There are classes that derive from RWriteStream that are used for writing to a descriptor or a file, amongst other types of destination. Consider what happens when you don’t know which exact class you are looking for, but you know, or at least suspect, that there’s a RWriteStream derived class that is able to write to a descriptor. The Symbian documentation doesn’t tell you what classes are derived from RWriteStream, so no luck there. Next you have a look at the table of contents of the documentation, which will show you multiple classes, ordered alphabetically as follows (I’ve highlighted RWriteStream for your convenience):

  • RBufReadStream
  • RBufWriteStream
  • RDesReadStream
  • RDesWriteStream
  • RDictionaryReadStream
  • RDictionaryWriteStream
  • RFileReadStream
  • RFileWriteStream
  • RMemReadStream
  • RMemWriteStream
  • RReadStream
  • RShareBufReadStream
  • RShareBufWriteStream
  • RStoreReadStream
  • RStoreWriteStream
  • RWriteStream

In this simple example, after looking for it a for a moment you can spot the probable class you need to use, i.e. RDesWriteStream. But consider how much easier it would be to find the class if the classes were named so that the parts of the class names were ordered so that they would present the most generic part first, followed by the more specific parts one after another. For example, RDesWriteStream would become RStreamWriterDes (notice the added ‘r’ for better English), RFileWriteStream would become RStreamWriterFile and so on. These class names would depict that the classes are based on streams, they write to the streams (instead of reading), and their destination (i.e. a descriptor or a file.)

Following the from-generic-to-specific naming convention (don’t know of any existing name for it!) specified above, the alphabetical list would become like this:

  • RStreamReader
  • RStreamReaderBuf
  • RStreamReaderDes
  • RStreamReaderDictionary
  • RStreamReaderFile
  • RStreamReaderMem
  • RStreamReaderShareBuf
  • RStreamReaderStore
  • RStreamWriter
  • RStreamWriterBuf
  • RStreamWriterDes
  • RStreamWriterDictionary
  • RStreamWriterFile
  • RStreamWriterMem
  • RStreamWriterShareBuf
  • RStreamWriterStore

In the example above, the stream sister classes can be categorized into reader and writer classes, and further based on their source/destination. I bet you can spot the RStreamWriterDes class much easier from this more ordered looking list.

This is but a single example. The fact of the matter is that our job is hard and frustrating enough as it is. There’s no need to name classes that are similar in purpose in a form that just confuses their users. Strive to name your classes so that the correct ones are easily found by your customers.

Finally there is, of course, the question when to go for the from-generic-to-specific class naming idiom.
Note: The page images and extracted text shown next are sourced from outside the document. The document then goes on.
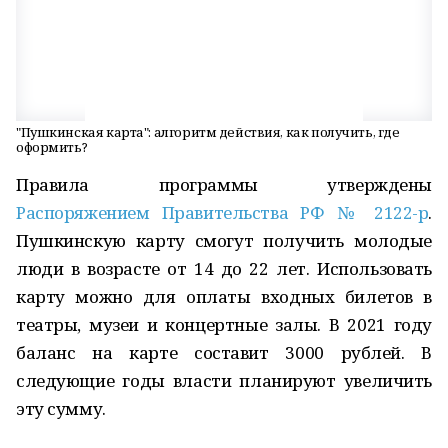
"Пушкинская карта": алгоритм действия, как получить, где
оформить?
Правила программы утверждены
Распоряжением Правительства РФ № 2122-р
.
Пушкинскую карту смогут получить молодые
люди в возрасте от 14 до 22 лет. Использовать
карту можно для оплаты входных билетов в
театры, музеи и концертные залы. В 2021 году
баланс на карте составит 3000 рублей. В
следующие годы власти планируют увеличить
эту сумму.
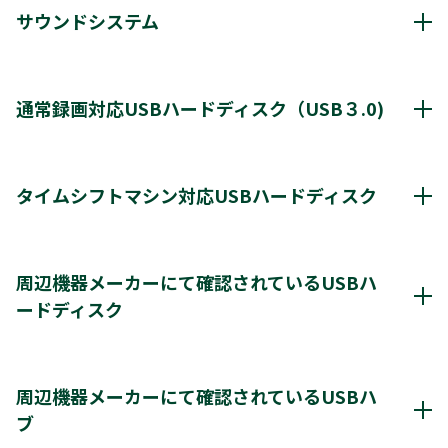
サウンドシステム
動作確認済み機器・対応情報
クリックすると別ウインドウが開きます。
通常録画対応USBハードディスク（USB３.0)
通常録画最大容量
8TB
タイムシフトマシン対応USBハードディスク
*1
8台
登録台数
タイムシフトマシン & 通常録画
周辺機器メーカーにて確認されているUSBハ
*2
最大4台
同時接続（ハブ経由）
ードディスク
＊2
＊2
レグザ
THD-250D2
THD-500D2
THD-600D3
＊3
＊4
＊3
レグザ
THD-200V2
THD-100V3
THD-200V3
レグザ推奨USBハードディスク情報（他社商品)
＊4
＊4
＊4
THD-300V3
THD-400V3
クリックすると別ウインドウが開きます。
周辺機器メーカーにて確認されているUSBハ
タイムシフトマシンもしくは通常録画
※通常録画用端子Cに接続します。
ブ
＊1)
USBハードディスクを使用する際は登録が必要です。新たに登録すると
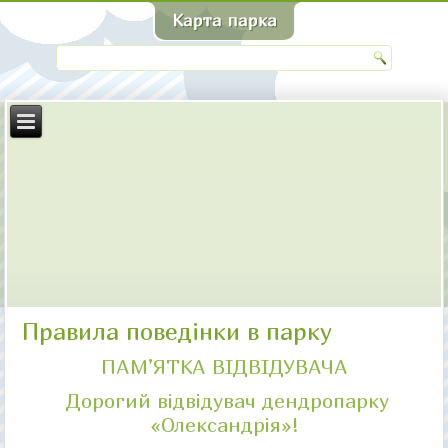
Правила поведінки в парку
ПАМ’ЯТКА ВІДВІДУВАЧА
Дорогий відвідувач дендропарку
«Олександрія»!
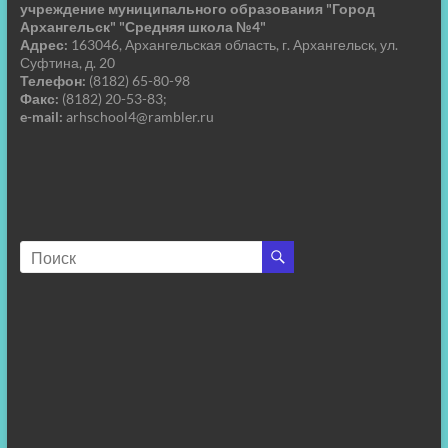
учреждение муниципального образования "Город
Архангельск" "Средняя школа №4"
Адрес:
163046, Архангельская область, г. Архангельск, ул.
Суфтина, д. 20
Телефон:
(8182) 65-80-98
Факс:
(8182) 20-53-83;
e-mail:
arhschool4@rambler.ru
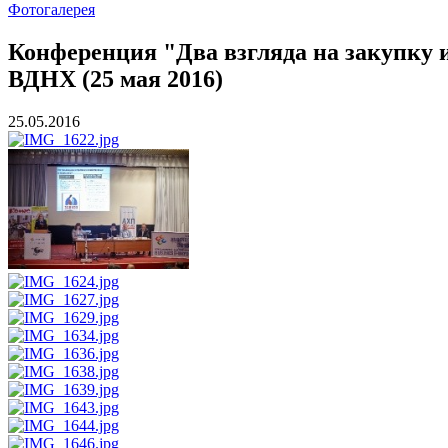
Фотогалерея
Конференция "Два взгляда на закупку 
ВДНХ (25 мая 2016)
25.05.2016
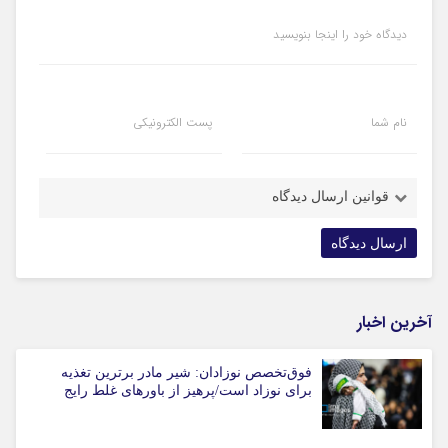
دیدگاه خود را اینجا بنویسید
نام شما
پست الکترونیکی
قوانین ارسال دیدگاه
آخرین اخبار
فوق‌تخصص نوزادان: شیر مادر برترین تغذیه
برای نوزاد است/پرهیز از باورهای غلط رایج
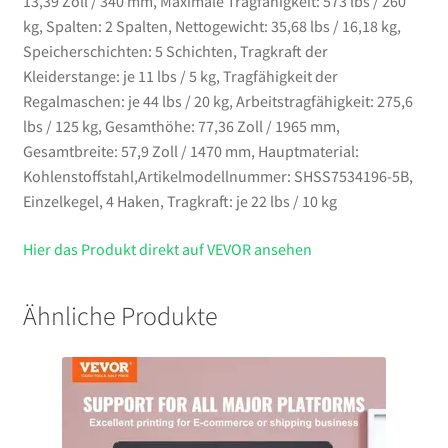
13,39 Zoll / 340 mm, Maximale Tragfähigkeit: 573 lbs / 260
kg, Spalten: 2 Spalten, Nettogewicht: 35,68 lbs / 16,18 kg,
Speicherschichten: 5 Schichten, Tragkraft der
Kleiderstange: je 11 lbs / 5 kg, Tragfähigkeit der
Regalmaschen: je 44 lbs / 20 kg, Arbeitstragfähigkeit: 275,6
lbs / 125 kg, Gesamthöhe: 77,36 Zoll / 1965 mm,
Gesamtbreite: 57,9 Zoll / 1470 mm, Hauptmaterial:
Kohlenstoffstahl,Artikelmodellnummer: SHSS7534196-5B,
Einzelkegel, 4 Haken, Tragkraft: je 22 lbs / 10 kg
Hier das Produkt direkt auf VEVOR ansehen
Ähnliche Produkte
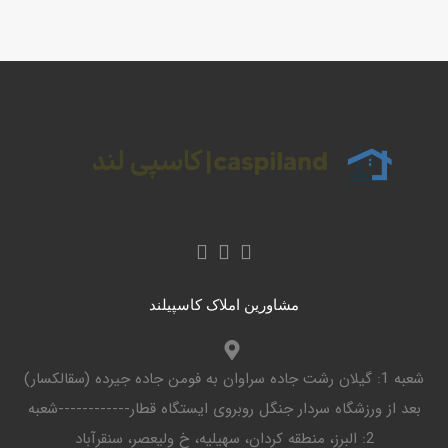
مشاورین املاک کاسپیلند
شعبه 1: گیلان رشت جاده سراوان به فومن جاده جیرده (سقالکسار)
بعد از ورزشگاه سردار جنگل روبروی ایستگاه قطار------------شعبه
2: البرز، منطقه کردان، سهیلیه، خ ولیعصر، سنقرآباد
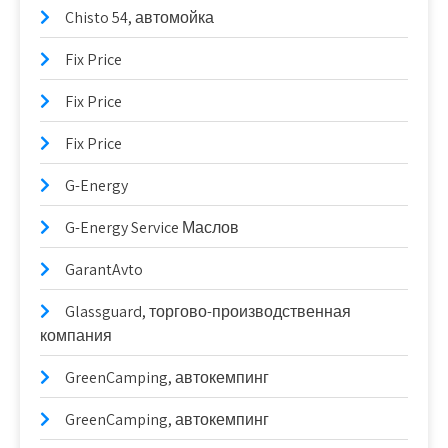
Chisto 54, автомойка
Fix Price
Fix Price
Fix Price
G-Energy
G-Energy Service Маслов
GarantAvto
Glassguard, торгово-производственная
компания
GreenCamping, автокемпинг
GreenCamping, автокемпинг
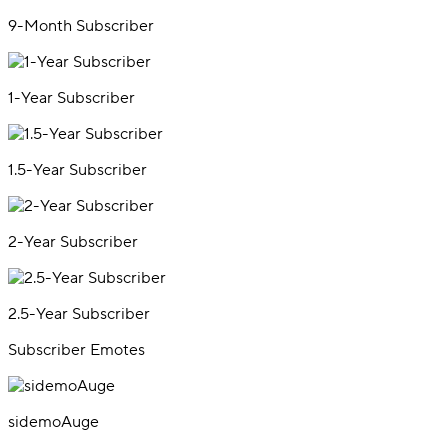
9-Month Subscriber
1-Year Subscriber
1.5-Year Subscriber
2-Year Subscriber
2.5-Year Subscriber
Subscriber Emotes
sidemoAuge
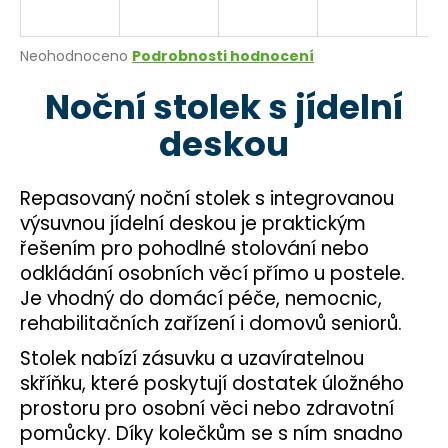
a
j
Průměrné
Neohodnoceno
Podrobnosti hodnocení
í
hodnocení
Noční stolek s jídelní
produktu
t
je
?
deskou
0,0
z
5
hvězdiček.
Repasovaný noční stolek s integrovanou
výsuvnou jídelní deskou je praktickým
HLEDAT
řešením pro pohodlné stolování nebo
odkládání osobních věcí přímo u postele.
Je vhodný do domácí péče, nemocnic,
D
rehabilitačních zařízení i domovů seniorů.
o
Stolek nabízí zásuvku a uzavíratelnou
p
skříňku, které poskytují dostatek úložného
o
r
prostoru pro osobní věci nebo zdravotní
u
pomůcky. Díky kolečkům se s ním snadno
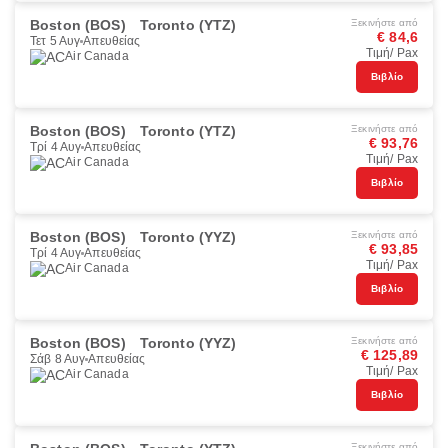
Boston (BOS)
Toronto (YTZ)
Ξεκινήστε από
€ 84,6
Τετ 5 Αυγ
Απευθείας
Τιμή/ Pax
Air Canada
Βιβλίο
Boston (BOS)
Toronto (YTZ)
Ξεκινήστε από
€ 93,76
Τρί 4 Αυγ
Απευθείας
Τιμή/ Pax
Air Canada
Βιβλίο
Boston (BOS)
Toronto (YYZ)
Ξεκινήστε από
€ 93,85
Τρί 4 Αυγ
Απευθείας
Τιμή/ Pax
Air Canada
Βιβλίο
Boston (BOS)
Toronto (YYZ)
Ξεκινήστε από
€ 125,89
Σάβ 8 Αυγ
Απευθείας
Τιμή/ Pax
Air Canada
Βιβλίο
Ξεκινήστε από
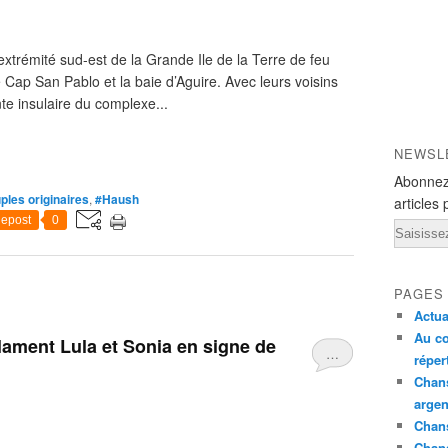
extrémité sud-est de la Grande Ile de la Terre de feu
le Cap San Pablo et la baie d’Aguire. Avec leurs voisins
te insulaire du complexe...
NEWSL
Abonnez
ples originaires
,
#Haush
articles 
epost
0
Email
PAGES
Actua
Au co
lament Lula et Sonia en signe de
…
réper
Chans
argen
Chans
Chan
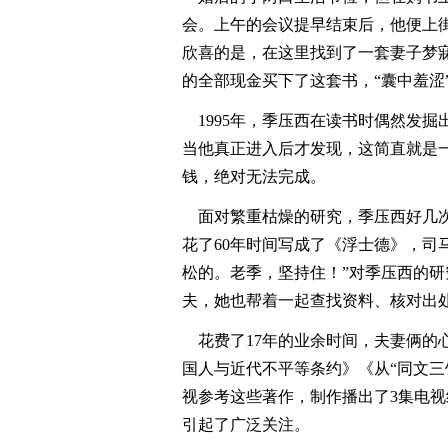
会。上午的会议提早结束后，他便上
欣喜的是，在这里找到了一套妻子梦
的全部现金买下了这套书，“囊中羞涩
1995年，季压西在读书时偶然发掘
当他真正进入后才发现，这简直就是一
钱，绝对无法完成。
面对繁重枯燥的研究，季压西好几次
花了60年时间写成了《浮士德》，司
松的。老季，坚持住！”对季压西的
夫，她也帮着一起查找资料、核对出
花费了17年的业余时间，夫妻俩的
国人与近代不平等条约》《从“同文三
视参考这些著作，制作播出了3集电
引起了广泛关注。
Essentially, the more classes you have that provide similar functionality and derive from a common base, the more reason you have to go for it. The obvious minimum (in my experience) would be three derived classes, preferably four. Also, keep in mind possible future classes that may be written later on. If you are sure there are going to be e.g. three or more “sister” classes to the one you are writing, by all means go for the naming idiom. You may well earn the right to pat yourself on the back later on.